Le Monde du 28/09/05 se fait l’écho d’une enquête d’opinion originale qu’a fait réaliser le maire de Vénissieux après le succès du non (qu’il avait défendu au dernier référendum) dans sa ville : 69,5%. J’en retiens cette phrase qui fait écho à ce que l’on entend de plus en plus souvent : « Les hommes et les femmes interrogés sont d'autant plus amers qu'ils jugent les "élites" politiques, catégorie où sont rejetés le PS et l'UMP, "incapables" de proposer des solutions. » alors même que ces électeurs jugent incapables de gouverner les mouvements (extrême-gauche ou extrême-droite) pour lesquels ils ont voté. Et cette autre phrase : « La situation sociale et politique, jugée catastrophique avant le référendum, paraît désormais bloquée entre "des élites politiques sourdes, un retour à la normale, ponctué de jeux de chaises musicales, tant au gouvernement qu'au PS" , analysent les auteurs de l'étude, et des "forces alternatives qui ne semblent ni assez puissantes ni assez crédibles pour redéfinir un cap". »

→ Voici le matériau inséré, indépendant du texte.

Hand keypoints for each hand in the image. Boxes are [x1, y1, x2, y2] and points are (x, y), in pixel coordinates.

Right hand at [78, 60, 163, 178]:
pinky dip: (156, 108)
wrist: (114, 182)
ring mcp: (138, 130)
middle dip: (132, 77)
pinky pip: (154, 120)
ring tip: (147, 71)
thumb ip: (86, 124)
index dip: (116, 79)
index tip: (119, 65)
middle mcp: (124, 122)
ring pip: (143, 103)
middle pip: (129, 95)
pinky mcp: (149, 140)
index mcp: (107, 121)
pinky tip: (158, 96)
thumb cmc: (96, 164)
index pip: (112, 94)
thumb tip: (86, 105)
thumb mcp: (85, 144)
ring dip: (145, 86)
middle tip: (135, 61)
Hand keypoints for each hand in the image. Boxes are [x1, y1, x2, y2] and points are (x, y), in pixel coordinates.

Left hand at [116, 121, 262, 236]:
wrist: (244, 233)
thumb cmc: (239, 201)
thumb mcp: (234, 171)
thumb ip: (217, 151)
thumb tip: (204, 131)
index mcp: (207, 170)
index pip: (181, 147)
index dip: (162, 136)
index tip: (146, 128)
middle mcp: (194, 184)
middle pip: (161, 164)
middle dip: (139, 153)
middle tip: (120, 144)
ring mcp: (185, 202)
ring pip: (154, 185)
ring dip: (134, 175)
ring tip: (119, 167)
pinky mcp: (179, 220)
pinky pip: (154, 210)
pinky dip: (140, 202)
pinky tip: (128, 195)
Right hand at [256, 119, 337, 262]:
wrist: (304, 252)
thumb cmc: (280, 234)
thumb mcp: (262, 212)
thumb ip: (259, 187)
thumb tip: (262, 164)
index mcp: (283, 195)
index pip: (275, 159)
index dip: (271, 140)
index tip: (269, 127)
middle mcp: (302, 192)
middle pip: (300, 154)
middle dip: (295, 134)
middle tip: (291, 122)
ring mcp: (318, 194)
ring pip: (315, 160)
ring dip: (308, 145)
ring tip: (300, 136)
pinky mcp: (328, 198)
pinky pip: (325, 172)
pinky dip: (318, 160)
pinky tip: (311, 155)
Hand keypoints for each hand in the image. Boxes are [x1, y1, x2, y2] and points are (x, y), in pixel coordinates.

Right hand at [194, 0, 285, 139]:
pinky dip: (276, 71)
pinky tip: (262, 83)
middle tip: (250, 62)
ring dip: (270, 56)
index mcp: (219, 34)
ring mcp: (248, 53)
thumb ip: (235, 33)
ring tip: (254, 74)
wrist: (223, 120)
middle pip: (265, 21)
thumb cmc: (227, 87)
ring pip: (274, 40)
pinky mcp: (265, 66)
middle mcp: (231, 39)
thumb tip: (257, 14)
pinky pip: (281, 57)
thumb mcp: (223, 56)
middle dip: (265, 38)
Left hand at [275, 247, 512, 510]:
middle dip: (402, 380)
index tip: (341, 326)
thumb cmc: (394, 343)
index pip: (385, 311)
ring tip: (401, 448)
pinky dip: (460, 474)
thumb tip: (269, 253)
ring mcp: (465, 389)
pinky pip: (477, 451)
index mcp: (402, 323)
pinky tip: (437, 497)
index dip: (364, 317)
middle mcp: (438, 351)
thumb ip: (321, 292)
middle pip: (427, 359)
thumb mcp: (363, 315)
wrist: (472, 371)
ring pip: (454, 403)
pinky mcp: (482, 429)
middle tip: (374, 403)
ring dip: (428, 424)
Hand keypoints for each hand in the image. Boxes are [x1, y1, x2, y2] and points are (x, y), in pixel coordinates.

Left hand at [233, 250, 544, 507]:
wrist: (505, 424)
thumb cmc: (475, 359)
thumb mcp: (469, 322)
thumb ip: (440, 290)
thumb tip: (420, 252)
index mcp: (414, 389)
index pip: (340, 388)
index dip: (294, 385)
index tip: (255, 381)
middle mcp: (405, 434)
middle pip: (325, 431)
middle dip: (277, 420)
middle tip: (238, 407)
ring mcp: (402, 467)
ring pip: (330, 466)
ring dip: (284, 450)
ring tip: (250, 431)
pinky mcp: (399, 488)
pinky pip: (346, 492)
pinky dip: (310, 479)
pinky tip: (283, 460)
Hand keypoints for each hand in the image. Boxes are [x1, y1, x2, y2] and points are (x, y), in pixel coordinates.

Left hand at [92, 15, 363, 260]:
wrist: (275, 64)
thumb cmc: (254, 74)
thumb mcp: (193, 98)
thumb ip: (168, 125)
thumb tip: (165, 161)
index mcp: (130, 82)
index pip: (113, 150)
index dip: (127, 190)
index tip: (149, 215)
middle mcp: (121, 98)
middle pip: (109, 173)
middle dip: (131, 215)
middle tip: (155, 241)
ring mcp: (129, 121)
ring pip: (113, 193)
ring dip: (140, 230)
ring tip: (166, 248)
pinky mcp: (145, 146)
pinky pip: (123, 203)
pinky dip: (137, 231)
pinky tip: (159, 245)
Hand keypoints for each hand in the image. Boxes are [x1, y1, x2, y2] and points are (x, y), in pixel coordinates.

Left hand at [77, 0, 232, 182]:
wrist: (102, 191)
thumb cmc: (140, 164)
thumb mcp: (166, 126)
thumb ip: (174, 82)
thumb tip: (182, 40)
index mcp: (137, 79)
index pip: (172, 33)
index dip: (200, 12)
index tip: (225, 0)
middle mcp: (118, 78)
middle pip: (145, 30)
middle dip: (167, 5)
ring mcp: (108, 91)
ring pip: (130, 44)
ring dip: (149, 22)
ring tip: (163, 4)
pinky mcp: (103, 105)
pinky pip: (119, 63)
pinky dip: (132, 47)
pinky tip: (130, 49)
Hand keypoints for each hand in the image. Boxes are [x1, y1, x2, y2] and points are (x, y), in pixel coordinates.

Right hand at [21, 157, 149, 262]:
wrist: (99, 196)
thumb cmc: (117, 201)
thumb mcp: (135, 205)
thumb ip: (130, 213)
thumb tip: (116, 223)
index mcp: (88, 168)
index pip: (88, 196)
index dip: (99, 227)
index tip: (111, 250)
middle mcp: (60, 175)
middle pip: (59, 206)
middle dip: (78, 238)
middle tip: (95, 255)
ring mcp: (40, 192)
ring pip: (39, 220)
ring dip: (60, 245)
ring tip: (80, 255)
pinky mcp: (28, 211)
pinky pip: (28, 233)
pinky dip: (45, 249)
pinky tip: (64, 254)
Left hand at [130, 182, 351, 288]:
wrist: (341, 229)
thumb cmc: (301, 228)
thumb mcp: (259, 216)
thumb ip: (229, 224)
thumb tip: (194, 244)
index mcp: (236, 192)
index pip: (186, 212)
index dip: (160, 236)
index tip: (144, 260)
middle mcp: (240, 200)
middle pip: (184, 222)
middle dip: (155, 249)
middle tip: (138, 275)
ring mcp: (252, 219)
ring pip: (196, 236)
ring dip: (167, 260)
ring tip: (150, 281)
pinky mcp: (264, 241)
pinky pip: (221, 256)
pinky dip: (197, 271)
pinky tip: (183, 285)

Ce n’est pas la première fois que j’entends développer cette idée selon laquelle nos élites seraient incapables de proposer des solutions à nos problèmes, idée que me surprend toujours un peu. Après tout, qu’ils soient de droite ou de gauche, nos gouvernants savent en général ce qu’il faudrait faire. C’est du moins le sentiment qu’ils donnent lorsqu’ils s’expriment en privé. Ils admettent, en gros, qu’il faut introduire plus de souplesse dans notre système, banaliser le statut de la fonction publique, favoriser les mobilités du secteur privé au secteur public, retarder l’âge de la retraite, réformer en profondeur nos systèmes scolaire et universitaire, simplifier le droit du travail et notre système fiscal et éliminer tous ces dispositifs qui favorisent les lobbies et autres groupes de pression (des cultivateurs aux transporteurs en passant par bien d’autres corporations et catégories). Ils ne sont pas forcément d’accord sur le détail, mais sur le fond, ils sont à peu près d’accord sur les pistes à suivre. S’ils n’affichent pas avec toute la fermeté que l’on aimerait ce programme (que l’on peut habiller des couleurs de droite comme des couleurs de gauche), c’est qu’ils ont le sentiment (peut-être justifié) que ce serait la meilleure manière de perdre toute chance d’emporter les élections.
Je ne dirai donc pas que nos élites sont sourdes, mais plutôt qu’elles sont tétanisées, qu’elles n’osent mener aucune réforme de peur de devoir reculer sous la pression de la rue. C’est cette peur de l’opinion qui guide depuis plusieurs années la politique de Chirac, qui retarde les réformes que tout le monde juge indispensables et conduit à ces programmes mi figue-mi-raisin qui ne satisfont personne et à cette politique qui ne se préoccupe plus que de communication (comme nous en a encore donné un exemple Nicolas Sarkozy : que la police arrête des islamistes qui préparent des attentats est une excellente chose, mais pourquoi le faire devant des caméras ? A quoi cela sert-il, sinon à faire parler du ministre alors que Dominique de Villepin a le vent en poupe ?). Un livre à la mode (l’auteur a les moyens de faire sa publicité sur les murs du métro) parle de la société de la peur.Ce sont nos dirigeants qui ont aujourd’hui trop souvent peur des électeurs.